Wright is not hopeful Black farmers will ever get their due. “Trump was able to pay farmers these soybean payments when the product price went down because China was not buying soybeans,” he said. “If you want to do something, you get it done. If you don’t want to do it, you do process. And all the Department of Agriculture has done since this administration got in is process, as it relates to people of color.”
The USDA has said it plans to fight the lawsuits that are currently holding up debt cancellation payments to Black farmers. But in August, the agency failed to appeal one of the preliminary injunctions by the appointed deadline. McCurty, who has been aiding Black farmers with legal issues for years, believes that winning the court challenges is a long shot in any case. She has pushed for Senator Raphael Warnock, who proposed the $4 billion in debt cancellation in stand-alone legislation in February, and Senate cosponsor Cory Booker to seek more creative solutions. In September, Booker announced plans to include debt erasure for Black and other minority farmers in the budget reconciliation package that Democrats are currently drafting.
In order to sidestep the lawsuits that are preventing the funds allocated by the Covid relief act from being disbursed, the proposed bill would amend the American Rescue Plan by eliminating any mention of “socially disadvantaged farmers.” Instead, the bill’s provisions include 100 percent loan cancellation to USDA farm loan borrowers who fall under the category of “economically distressed.” It also allots $1 billion to debt restructuring for farmers.

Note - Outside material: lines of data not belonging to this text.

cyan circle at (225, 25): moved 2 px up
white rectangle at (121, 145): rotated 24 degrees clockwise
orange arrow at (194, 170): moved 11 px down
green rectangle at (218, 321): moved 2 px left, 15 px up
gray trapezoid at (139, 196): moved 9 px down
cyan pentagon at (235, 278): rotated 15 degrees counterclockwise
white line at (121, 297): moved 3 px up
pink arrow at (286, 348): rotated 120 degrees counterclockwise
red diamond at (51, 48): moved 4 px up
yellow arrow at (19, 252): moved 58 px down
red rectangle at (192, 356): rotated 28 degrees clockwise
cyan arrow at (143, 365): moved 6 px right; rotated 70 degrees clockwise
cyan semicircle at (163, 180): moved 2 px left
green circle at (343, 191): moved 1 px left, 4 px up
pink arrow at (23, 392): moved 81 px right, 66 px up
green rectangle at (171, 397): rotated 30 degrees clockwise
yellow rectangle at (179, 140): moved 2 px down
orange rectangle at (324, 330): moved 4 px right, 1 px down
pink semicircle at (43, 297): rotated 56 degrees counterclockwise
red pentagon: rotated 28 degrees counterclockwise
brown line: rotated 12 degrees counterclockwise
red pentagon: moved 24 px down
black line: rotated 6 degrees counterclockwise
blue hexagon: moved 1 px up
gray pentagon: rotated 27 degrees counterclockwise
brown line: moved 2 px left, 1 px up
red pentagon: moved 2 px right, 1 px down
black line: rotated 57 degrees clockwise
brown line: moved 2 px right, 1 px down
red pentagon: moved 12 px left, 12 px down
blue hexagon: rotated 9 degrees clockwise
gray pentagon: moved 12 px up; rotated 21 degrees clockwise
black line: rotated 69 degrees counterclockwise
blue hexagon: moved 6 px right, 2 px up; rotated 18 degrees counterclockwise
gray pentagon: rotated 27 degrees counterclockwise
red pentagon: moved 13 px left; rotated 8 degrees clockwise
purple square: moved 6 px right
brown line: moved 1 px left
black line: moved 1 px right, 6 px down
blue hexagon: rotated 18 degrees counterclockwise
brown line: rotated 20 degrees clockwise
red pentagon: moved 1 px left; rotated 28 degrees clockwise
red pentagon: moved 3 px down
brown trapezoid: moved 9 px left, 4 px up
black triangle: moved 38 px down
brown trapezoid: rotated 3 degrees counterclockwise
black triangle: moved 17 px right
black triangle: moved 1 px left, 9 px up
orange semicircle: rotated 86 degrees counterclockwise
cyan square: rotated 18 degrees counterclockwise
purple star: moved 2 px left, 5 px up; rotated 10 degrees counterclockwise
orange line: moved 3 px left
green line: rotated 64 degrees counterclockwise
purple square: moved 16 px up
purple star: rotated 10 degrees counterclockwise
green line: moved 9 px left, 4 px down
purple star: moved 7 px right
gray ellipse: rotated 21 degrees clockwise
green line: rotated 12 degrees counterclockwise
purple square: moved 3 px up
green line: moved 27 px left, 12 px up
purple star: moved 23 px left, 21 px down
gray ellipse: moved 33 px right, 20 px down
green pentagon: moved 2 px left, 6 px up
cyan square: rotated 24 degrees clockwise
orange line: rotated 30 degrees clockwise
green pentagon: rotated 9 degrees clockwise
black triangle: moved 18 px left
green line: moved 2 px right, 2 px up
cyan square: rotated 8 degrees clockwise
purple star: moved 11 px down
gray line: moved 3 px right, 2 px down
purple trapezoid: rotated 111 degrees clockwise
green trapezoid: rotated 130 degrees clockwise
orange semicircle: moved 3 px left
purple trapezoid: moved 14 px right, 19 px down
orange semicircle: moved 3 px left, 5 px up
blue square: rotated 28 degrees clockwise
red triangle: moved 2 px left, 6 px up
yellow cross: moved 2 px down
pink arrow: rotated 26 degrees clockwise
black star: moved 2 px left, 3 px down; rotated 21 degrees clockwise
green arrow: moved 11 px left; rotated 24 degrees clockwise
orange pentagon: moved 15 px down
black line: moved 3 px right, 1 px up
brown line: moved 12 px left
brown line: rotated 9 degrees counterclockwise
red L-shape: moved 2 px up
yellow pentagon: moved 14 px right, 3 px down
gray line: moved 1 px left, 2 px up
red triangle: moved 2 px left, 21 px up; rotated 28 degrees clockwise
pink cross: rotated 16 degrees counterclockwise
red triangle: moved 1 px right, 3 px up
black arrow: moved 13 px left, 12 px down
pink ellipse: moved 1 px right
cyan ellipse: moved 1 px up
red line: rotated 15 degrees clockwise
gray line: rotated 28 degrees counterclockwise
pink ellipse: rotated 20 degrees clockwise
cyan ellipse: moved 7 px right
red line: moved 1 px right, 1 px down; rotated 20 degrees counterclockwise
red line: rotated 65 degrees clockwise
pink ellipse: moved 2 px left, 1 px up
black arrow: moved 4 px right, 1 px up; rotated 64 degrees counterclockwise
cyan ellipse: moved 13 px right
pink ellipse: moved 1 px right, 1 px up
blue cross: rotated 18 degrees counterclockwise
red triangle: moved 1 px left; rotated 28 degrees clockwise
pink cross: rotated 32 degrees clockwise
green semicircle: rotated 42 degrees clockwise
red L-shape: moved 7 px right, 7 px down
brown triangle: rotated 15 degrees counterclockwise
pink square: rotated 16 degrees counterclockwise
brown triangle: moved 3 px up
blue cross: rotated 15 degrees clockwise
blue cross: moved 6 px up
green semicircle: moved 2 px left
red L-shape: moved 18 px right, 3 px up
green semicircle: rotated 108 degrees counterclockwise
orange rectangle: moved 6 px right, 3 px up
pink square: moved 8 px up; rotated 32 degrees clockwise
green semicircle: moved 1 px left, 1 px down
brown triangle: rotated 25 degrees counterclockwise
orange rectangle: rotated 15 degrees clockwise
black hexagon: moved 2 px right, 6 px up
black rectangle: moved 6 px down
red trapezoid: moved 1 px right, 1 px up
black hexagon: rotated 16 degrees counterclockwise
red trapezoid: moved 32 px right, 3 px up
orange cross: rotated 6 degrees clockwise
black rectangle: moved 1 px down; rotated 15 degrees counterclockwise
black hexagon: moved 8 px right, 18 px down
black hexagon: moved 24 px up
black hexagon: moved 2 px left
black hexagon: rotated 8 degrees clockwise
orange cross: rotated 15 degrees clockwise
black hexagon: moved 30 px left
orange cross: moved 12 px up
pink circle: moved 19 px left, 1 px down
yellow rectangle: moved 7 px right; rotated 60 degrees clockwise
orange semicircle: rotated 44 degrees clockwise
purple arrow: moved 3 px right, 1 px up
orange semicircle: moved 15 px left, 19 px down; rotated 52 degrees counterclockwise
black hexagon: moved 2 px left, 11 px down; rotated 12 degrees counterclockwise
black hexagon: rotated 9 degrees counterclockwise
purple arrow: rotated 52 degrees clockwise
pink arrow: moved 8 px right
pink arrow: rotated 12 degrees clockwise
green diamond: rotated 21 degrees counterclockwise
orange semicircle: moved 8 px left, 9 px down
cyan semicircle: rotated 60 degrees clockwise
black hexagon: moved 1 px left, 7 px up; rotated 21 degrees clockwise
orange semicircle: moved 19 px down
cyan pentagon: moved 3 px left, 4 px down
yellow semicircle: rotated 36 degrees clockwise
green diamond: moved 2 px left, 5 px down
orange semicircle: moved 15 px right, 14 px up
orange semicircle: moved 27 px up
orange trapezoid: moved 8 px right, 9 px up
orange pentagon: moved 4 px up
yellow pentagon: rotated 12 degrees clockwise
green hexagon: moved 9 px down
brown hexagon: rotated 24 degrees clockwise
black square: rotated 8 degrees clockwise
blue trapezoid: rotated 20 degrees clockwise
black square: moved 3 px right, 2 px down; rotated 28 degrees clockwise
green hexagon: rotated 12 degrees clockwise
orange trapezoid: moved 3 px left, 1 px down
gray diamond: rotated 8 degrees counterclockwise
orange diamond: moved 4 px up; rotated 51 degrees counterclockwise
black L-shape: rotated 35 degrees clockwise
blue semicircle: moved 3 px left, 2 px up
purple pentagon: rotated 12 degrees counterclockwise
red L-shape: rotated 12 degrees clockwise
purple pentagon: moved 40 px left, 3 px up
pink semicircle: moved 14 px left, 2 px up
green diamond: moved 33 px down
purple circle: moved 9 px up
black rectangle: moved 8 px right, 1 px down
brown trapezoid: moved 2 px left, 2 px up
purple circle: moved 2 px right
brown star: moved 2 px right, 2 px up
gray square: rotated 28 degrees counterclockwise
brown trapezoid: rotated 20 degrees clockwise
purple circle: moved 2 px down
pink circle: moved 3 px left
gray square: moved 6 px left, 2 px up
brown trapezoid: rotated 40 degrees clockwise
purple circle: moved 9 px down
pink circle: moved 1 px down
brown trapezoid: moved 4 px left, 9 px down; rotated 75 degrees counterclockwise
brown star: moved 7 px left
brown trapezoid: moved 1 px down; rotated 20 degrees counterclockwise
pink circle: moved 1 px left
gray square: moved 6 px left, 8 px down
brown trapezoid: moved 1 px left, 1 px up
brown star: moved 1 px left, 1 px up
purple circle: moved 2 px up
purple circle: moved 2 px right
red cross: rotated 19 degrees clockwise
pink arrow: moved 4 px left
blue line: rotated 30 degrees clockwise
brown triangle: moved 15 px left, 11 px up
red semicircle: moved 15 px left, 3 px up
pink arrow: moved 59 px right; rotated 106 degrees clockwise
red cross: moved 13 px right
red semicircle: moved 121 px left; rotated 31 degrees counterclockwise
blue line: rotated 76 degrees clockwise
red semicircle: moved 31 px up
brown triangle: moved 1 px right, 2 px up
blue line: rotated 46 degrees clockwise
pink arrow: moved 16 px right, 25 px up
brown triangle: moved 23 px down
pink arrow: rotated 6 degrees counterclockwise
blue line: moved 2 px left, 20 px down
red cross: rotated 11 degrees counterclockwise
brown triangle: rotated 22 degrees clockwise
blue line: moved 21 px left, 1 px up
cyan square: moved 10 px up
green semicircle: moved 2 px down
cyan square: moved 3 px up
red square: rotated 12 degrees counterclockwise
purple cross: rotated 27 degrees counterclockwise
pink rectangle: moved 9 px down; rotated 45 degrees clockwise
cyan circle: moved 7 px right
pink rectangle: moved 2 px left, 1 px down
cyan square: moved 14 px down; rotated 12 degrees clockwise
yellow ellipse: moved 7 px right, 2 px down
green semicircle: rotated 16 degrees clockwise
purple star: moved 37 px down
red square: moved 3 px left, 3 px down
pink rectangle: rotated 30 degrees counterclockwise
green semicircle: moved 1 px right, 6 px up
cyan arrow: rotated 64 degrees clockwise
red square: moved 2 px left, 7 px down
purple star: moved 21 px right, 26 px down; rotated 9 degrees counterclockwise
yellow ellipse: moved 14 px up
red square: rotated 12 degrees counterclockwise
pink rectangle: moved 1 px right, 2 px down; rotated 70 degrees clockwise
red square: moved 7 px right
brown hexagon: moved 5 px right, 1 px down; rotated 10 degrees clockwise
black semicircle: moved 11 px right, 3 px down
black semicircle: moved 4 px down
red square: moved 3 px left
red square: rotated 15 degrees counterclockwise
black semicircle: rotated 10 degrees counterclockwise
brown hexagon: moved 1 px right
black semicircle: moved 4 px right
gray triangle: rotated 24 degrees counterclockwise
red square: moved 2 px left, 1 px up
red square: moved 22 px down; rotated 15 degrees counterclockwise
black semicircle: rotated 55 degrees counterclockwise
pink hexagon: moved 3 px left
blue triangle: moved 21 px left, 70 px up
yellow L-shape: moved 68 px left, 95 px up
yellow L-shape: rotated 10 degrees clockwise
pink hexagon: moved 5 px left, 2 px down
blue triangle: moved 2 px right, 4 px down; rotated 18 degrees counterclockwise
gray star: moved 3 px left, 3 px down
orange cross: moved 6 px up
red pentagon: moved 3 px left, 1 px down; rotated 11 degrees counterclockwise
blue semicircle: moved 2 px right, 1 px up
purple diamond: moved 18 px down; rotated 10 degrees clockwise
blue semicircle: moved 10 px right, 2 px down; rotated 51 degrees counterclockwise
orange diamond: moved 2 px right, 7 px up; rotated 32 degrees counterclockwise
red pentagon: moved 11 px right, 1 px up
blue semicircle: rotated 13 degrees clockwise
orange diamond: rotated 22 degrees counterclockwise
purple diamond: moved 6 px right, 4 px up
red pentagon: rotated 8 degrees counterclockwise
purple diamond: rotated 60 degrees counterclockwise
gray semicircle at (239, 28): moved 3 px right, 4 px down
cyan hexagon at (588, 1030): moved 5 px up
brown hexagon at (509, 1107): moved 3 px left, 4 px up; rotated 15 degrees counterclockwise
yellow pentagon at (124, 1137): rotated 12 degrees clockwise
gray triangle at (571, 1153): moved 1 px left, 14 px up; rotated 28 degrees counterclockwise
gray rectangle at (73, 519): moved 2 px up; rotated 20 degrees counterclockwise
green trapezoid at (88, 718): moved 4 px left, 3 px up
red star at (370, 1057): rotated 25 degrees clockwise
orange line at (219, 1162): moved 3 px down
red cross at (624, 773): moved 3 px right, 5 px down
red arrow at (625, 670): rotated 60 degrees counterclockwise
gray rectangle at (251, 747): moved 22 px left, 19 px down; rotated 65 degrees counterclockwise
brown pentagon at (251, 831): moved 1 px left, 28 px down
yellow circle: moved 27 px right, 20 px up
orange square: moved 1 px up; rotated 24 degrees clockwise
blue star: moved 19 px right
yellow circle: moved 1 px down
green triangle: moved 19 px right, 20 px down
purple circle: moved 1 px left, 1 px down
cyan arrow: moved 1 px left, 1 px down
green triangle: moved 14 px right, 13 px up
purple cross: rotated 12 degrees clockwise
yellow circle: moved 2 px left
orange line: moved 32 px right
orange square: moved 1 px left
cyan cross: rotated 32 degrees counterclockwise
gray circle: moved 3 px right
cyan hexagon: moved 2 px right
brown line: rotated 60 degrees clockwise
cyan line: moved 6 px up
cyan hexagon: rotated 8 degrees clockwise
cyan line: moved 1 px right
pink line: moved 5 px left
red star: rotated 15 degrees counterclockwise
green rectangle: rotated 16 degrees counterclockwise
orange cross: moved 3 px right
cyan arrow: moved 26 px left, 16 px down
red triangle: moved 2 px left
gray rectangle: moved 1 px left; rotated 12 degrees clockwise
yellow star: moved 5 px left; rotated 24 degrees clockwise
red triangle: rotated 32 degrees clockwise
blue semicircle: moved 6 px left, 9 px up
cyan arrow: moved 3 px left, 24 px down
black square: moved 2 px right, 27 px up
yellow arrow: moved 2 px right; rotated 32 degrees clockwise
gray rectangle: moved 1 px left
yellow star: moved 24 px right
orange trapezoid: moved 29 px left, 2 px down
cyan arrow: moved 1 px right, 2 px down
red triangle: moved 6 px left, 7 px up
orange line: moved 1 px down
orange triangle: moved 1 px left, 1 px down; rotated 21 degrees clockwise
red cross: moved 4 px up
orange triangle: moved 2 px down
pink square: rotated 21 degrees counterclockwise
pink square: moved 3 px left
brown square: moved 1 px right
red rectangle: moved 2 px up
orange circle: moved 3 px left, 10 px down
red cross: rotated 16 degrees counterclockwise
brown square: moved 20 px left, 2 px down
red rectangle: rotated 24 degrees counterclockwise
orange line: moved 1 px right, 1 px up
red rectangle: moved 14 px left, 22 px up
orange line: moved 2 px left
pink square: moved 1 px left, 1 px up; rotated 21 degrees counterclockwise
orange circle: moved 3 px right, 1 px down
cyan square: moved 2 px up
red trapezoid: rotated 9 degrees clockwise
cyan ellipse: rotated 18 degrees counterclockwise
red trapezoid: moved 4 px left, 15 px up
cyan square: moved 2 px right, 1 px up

And just over another billion is divided among various services, including $350 million to those “determined to have suffered discrimination in Department of Agriculture farm lending programs.”
Wright, McCurty, and Lucas, who are advising Democrats on how to move forward with the bill, caution that history shows that if the USDA doesn’t explicitly make provisions for Black farmers, they are almost certain to be discriminated against yet again. To that end, Wright has suggested that “historically underserved farmers” should be one qualifier of eligibility for full debt cancellation, and that the $350 million allotted to victims of USDA discrimination be raised to $1 billion.
But whether any reconciliation bill will be passed at all remains to be seen. And every few months, another Pigford legacy farmer dies without seeing the federal government, or this country, do right by them. “Martin Luther King once said to tell Black folks to wait is the same as saying ‘never,’” Wright told me. “I’m not optimistic that they’ll get relief from any of these provisions, although I’m convinced that the president really intended that these programs be fairly implemented. The last plantation hasn’t caught up yet with that.”